> [题目] 将下面全部记录的文字逐行照录一遍，答案中略去图片。

已存储的数据记录

↓

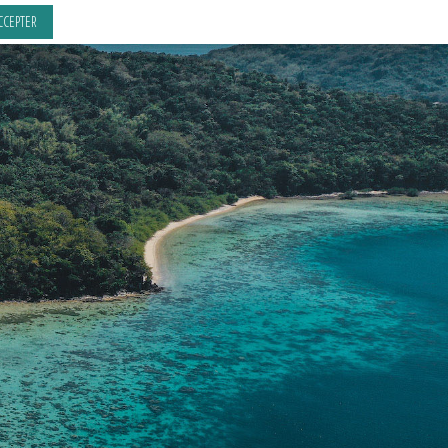
CCEPTER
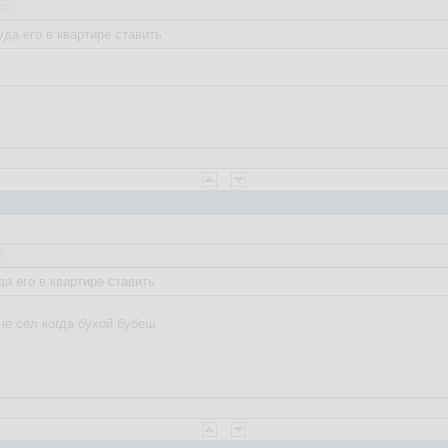
57
да его в квартире ставить
7
а его в квартире ставить
не сел когда бухой бубеш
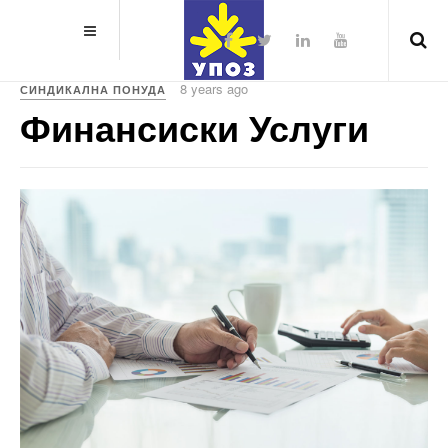
8 years ago
СИНДИКАЛНА ПОНУДА
Финансиски Услуги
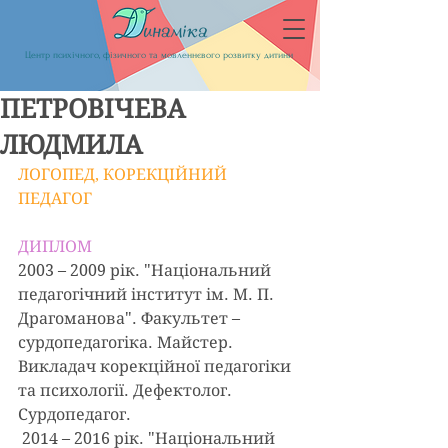
Центр психічного, фізичного та мовленнєвого розвитку дитини
ПЕТРОВІЧЕВА
ЛЮДМИЛА
ЛОГОПЕД, КОРЕКЦІЙНИЙ 
ПЕДАГОГ
ДИПЛОМ
2003 – 2009 рік. "Національний 
педагогічний інститут ім. М. П. 
Драгоманова". Факультет – 
сурдопедагогіка. Майстер. 
Викладач корекційної педагогіки 
та психології. Дефектолог. 
Сурдопедагог.
 2014 – 2016 рік. "Національний 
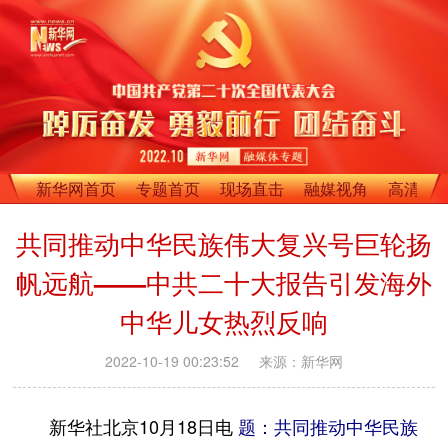
新华网首页
专题首页
现场直击
融媒视角
高清影
共同推动中华民族伟大复兴号巨轮扬
帆远航——中共二十大报告引发海外
中华儿女热烈反响
2022-10-19 00:23:52
来源：新华网
新华社北京10月18日电
题：共同推动中华民族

↑

> [参考答案]
CCEPTER
57
да его в квартире ставить
7
а его в квартире ставить
не сел когда бухой бубеш
8 years ago
СИНДИКАЛНА ПОНУДА
Финансиски Услуги
Центр психічного, фізичного та мовленнєвого розвитку дитини
ПЕТРОВІЧЕВА
ЛЮДМИЛА
ЛОГОПЕД, КОРЕКЦІЙНИЙ 
ПЕДАГОГ
ДИПЛОМ
2003 – 2009 рік. "Національний 
педагогічний інститут ім. М. П. 
Драгоманова". Факультет – 
сурдопедагогіка. Майстер. 
Викладач корекційної педагогіки 
та психології. Дефектолог. 
Сурдопедагог.
 2014 – 2016 рік. "Національний 
新华网首页
专题首页
现场直击
融媒视角
高清影
共同推动中华民族伟大复兴号巨轮扬
帆远航——中共二十大报告引发海外
中华儿女热烈反响
2022-10-19 00:23:52
来源：新华网
新华社北京10月18日电
题：共同推动中华民族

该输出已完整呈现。